Recorded data

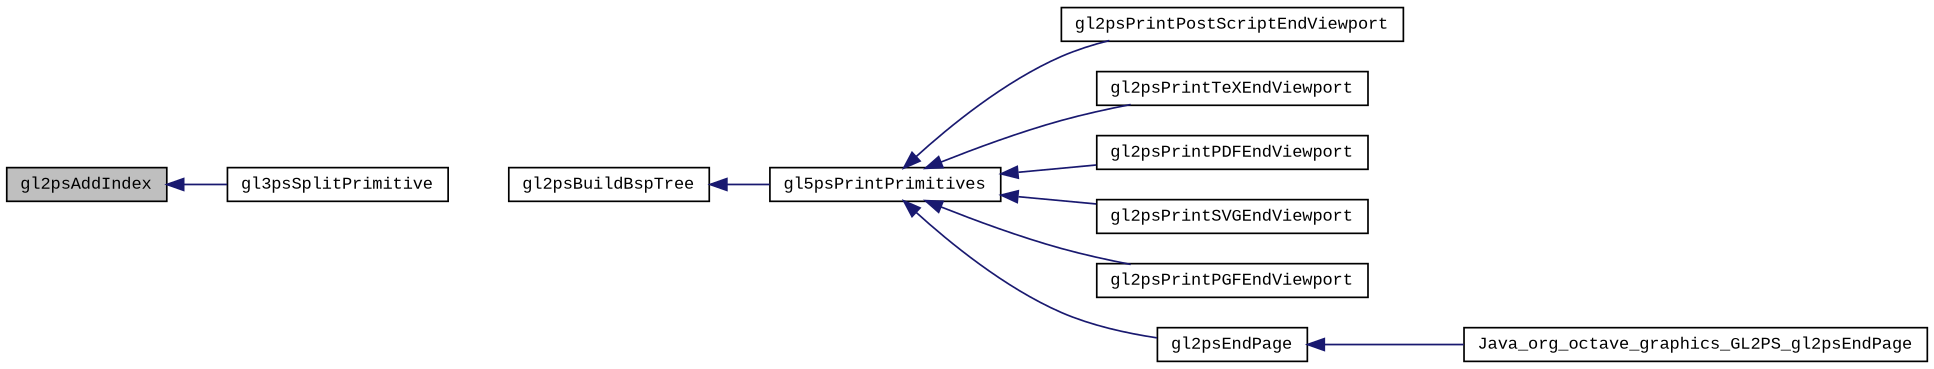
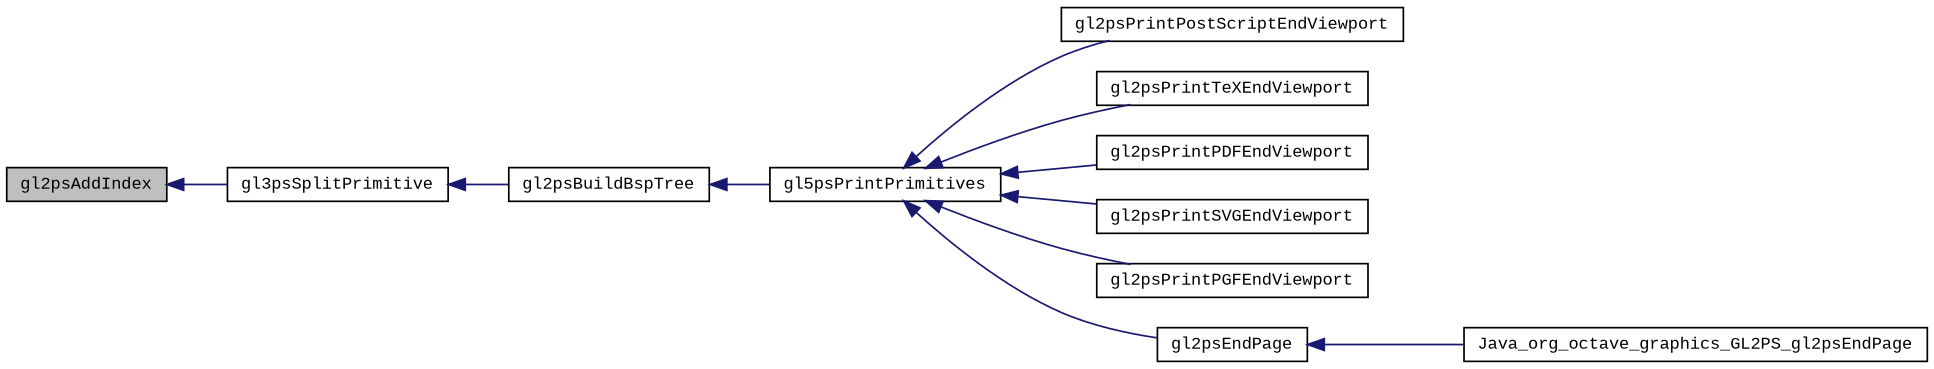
  digraph {
    fontname="Liberation Mono"
    rankdir=LR
    node [color=black fillcolor=white fontname="Liberation Mono" fontsize=10 shape=record style=filled]
    edge [color=midnightblue dir=back fontname="Liberation Mono" fontsize=10 labelfontname=FreeSans labelfontsize=10 style=solid]
    n1 [fillcolor=grey75 fontcolor=black height=0.2 label=gl2psAddIndex width=0.4]
    n2 [height=0.2 label=gl3psSplitPrimitive width=0.4]
    n3 [height=0.2 label=gl2psBuildBspTree width=0.4]
    n4 [height=0.2 label=gl5psPrintPrimitives width=0.4]
    n5 [height=0.2 label=gl2psPrintPostScriptEndViewport width=0.4]
    n6 [height=0.2 label=gl2psPrintTeXEndViewport width=0.4]
    n7 [height=0.2 label=gl2psPrintPDFEndViewport width=0.4]
    n8 [height=0.2 label=gl2psPrintSVGEndViewport width=0.4]
    n9 [height=0.2 label=gl2psPrintPGFEndViewport width=0.4]
    n10 [height=0.2 label=gl2psEndPage width=0.4]
    n11 [height=0.2 label=Java_org_octave_graphics_GL2PS_gl2psEndPage width=0.4]
    n1 -> n2
+   n2 -> n3
    n3 -> n4
    n4 -> n5
    n4 -> n6
    n4 -> n7
    n4 -> n8
    n4 -> n9
    n4 -> n10
    n10 -> n11
  }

What you need to do
Rewrite the data from its beginning through the line containing "edge [color=midnightblue dir=back", swapping "Liberation Mono" for "DejaVu Sans Mono" and leaving everything else unchanged. Omit the pictures from your answer.

Task output
  digraph {
    fontname="DejaVu Sans Mono"
    rankdir=LR
    node [color=black fillcolor=white fontname="DejaVu Sans Mono" fontsize=10 shape=record style=filled]
    edge [color=midnightblue dir=back fontname="DejaVu Sans Mono" fontsize=10 labelfontname=FreeSans labelfontsize=10 style=solid]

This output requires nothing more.